Re: String comparison under Latin-1 and Unicode
Dave Mason 10 Mar 2000 20:00 UTC
>>>>> On Fri, 10 Mar 2000 14:43:05 -0500, "Sergei Egorov" <xxxxxx@informaxinc.com> said:
> I don't agree with this proposal: it seems to me that STRING<? and
> others are better left for trivial tasks like sorting strings of
> digits; they have simple definition based on CHAR<? that, in its
> turn, is based on internal encoding (ASCII or UNICODE).

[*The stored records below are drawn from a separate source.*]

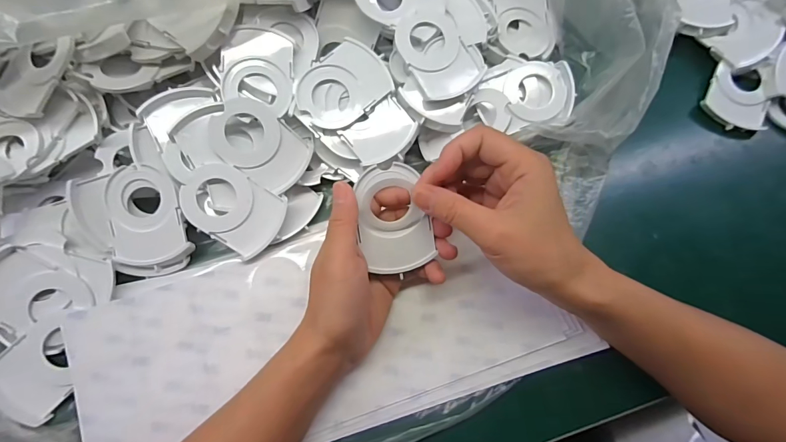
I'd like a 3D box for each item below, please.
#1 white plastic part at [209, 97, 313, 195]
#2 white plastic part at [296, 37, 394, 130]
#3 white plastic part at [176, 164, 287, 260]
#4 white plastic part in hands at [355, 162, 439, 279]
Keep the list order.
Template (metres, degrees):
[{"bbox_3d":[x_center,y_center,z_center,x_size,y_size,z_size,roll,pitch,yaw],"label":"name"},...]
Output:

It is still
> very useful as ordering predicate with no language-dependent
> meaning; for example, if you want to implement string sets as sorted
> lists, it's much better to use fast ordering predicate, even if the
> induced ordering doesn't make any sense. From the other hand, some
A reasonable argument.
> I would suggest using new names for collation predicates, especially
> because collation is actually a complex process involving generation
> of "collation keys" which can be reused:
> (string->collation-key str language-specifier) => c-key
> (collation-key<? c-key1 c-key2) => bool
> (collation-key<=? c-key1 c-key2) => bool
> ... and then you can define your own collation predicates:
I would much prefer either:
(collation->predicate language-specifier ordering) -> pred?
(pred? string1 string2) -> bool
where LANGUAGE-SPECIFIER is as Ben Goetter <xxxxxx@angrygraycat.com>
suggested and ORDERING is one of the strings "<", "<=", or "="
This seems far more useful, and efficient that converting any string
you want to compare to a collation-key!
../Dave